Search will never again be a constrained to writing in a search box. Instead, search will be a partner that can listen and communicate in dialogue with a consumer on any platform and any device. Thanks to new, more natural interfaces, voice search is becoming increasingly possible and accurate. We imagine a rich ecosystem of conversations, ones that include: people to people, people to your personal digital assistant, people to bots, and even personal digital assistants calling on bots on your behalf. That’s the world that you’re going to get to see in the years to come.

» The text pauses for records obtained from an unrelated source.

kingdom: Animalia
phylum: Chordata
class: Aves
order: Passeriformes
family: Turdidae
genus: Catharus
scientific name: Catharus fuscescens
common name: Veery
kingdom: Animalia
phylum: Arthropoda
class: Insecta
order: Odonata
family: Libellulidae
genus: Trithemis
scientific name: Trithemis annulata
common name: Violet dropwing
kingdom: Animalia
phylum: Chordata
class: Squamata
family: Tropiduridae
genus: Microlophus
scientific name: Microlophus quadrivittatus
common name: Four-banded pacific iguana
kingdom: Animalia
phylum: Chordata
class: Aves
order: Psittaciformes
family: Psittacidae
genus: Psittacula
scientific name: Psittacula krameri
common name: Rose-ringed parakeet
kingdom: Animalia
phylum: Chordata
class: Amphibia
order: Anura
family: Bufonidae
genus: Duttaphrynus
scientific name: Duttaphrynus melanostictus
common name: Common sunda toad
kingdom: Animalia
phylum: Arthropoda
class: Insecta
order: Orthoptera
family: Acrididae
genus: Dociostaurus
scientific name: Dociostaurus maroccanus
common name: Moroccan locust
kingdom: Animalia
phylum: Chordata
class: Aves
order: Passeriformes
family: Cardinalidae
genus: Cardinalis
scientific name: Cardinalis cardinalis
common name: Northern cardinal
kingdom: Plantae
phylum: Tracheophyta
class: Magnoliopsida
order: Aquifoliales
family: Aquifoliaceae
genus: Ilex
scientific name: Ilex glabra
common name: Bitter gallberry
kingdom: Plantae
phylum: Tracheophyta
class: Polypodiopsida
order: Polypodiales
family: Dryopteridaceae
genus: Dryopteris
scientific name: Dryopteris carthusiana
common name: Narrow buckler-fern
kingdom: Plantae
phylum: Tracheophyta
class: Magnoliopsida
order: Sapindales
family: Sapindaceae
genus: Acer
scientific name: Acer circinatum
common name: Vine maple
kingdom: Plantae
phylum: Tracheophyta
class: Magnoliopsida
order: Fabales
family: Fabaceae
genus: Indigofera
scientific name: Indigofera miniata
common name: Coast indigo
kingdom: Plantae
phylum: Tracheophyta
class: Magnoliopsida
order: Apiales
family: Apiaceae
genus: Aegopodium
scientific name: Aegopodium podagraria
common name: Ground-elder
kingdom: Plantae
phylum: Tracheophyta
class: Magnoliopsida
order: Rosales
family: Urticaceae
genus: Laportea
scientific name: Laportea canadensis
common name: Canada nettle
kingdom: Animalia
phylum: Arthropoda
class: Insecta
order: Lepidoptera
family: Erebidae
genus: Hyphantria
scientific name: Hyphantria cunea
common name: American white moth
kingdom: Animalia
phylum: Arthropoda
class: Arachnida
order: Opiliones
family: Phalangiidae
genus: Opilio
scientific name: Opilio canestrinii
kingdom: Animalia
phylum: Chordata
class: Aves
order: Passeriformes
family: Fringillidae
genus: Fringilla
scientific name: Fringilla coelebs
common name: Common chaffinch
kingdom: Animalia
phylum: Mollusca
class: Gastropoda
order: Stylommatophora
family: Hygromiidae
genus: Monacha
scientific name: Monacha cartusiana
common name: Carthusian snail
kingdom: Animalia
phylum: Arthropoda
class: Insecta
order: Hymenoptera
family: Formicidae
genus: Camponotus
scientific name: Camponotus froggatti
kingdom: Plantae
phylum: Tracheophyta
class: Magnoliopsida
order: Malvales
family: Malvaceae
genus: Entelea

We have already covered the current rise of voice search as a result of mobile search adoption, but it is likely to further accelerate as search becomes more pervasive and turns your TV Set, you fridge or your car into a search box. ComScore predicts that by 2020, over 40% of the queries will be voiced rather than typed. It is worth noting that these experiences are often screenless which further disrupt the preconceptions that too many marketers have when they think they have nailed their search strategy.

How do you optimise your web presence for voice search? How do you market to chatbots? How will we see consumer intent evolve in these new experiences? We already seeing that 16% of searches every month had never searched for before. We also see that 25% of the clicks on the Bing Network are from searches not happening on Google… So, the versatility of the above-mentioned consumer journey is likely to continue to increase. And what an exhilarating evolution it is!